**ACTIVITY**
Return, unchanged, every line from the start of the items up to and including the line that contains "却と業務プロセス再設計".

(Page-level text extractions)
>>>>

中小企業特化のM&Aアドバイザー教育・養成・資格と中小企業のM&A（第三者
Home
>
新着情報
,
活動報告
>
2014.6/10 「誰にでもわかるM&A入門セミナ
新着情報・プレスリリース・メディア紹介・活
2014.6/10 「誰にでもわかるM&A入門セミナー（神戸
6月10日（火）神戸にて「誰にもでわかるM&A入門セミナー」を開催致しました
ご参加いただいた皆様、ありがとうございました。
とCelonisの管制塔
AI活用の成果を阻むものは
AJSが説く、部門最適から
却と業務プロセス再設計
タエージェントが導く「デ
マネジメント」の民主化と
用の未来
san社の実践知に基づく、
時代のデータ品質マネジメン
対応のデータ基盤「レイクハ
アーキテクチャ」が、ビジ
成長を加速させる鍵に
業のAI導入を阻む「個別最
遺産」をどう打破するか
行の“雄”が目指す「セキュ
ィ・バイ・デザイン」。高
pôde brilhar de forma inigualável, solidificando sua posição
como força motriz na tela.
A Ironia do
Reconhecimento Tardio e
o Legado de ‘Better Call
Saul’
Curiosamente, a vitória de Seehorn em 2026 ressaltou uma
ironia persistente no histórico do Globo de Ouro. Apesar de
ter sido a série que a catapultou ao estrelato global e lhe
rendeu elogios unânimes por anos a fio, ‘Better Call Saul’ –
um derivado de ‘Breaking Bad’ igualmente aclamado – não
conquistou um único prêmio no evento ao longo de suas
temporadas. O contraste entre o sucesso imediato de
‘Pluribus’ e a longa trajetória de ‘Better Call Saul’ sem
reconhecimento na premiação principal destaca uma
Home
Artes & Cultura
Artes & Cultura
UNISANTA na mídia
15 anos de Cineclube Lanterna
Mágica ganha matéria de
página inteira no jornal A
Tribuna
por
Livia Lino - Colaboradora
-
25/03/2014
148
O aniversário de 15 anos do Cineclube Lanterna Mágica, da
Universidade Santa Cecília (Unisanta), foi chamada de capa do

<<<<

**EXPECTED ANSWER**
中小企業特化のM&Aアドバイザー教育・養成・資格と中小企業のM&A（第三者
Home
>
新着情報
,
活動報告
>
2014.6/10 「誰にでもわかるM&A入門セミナ
新着情報・プレスリリース・メディア紹介・活
2014.6/10 「誰にでもわかるM&A入門セミナー（神戸
6月10日（火）神戸にて「誰にもでわかるM&A入門セミナー」を開催致しました
ご参加いただいた皆様、ありがとうございました。
とCelonisの管制塔
AI活用の成果を阻むものは
AJSが説く、部門最適から
却と業務プロセス再設計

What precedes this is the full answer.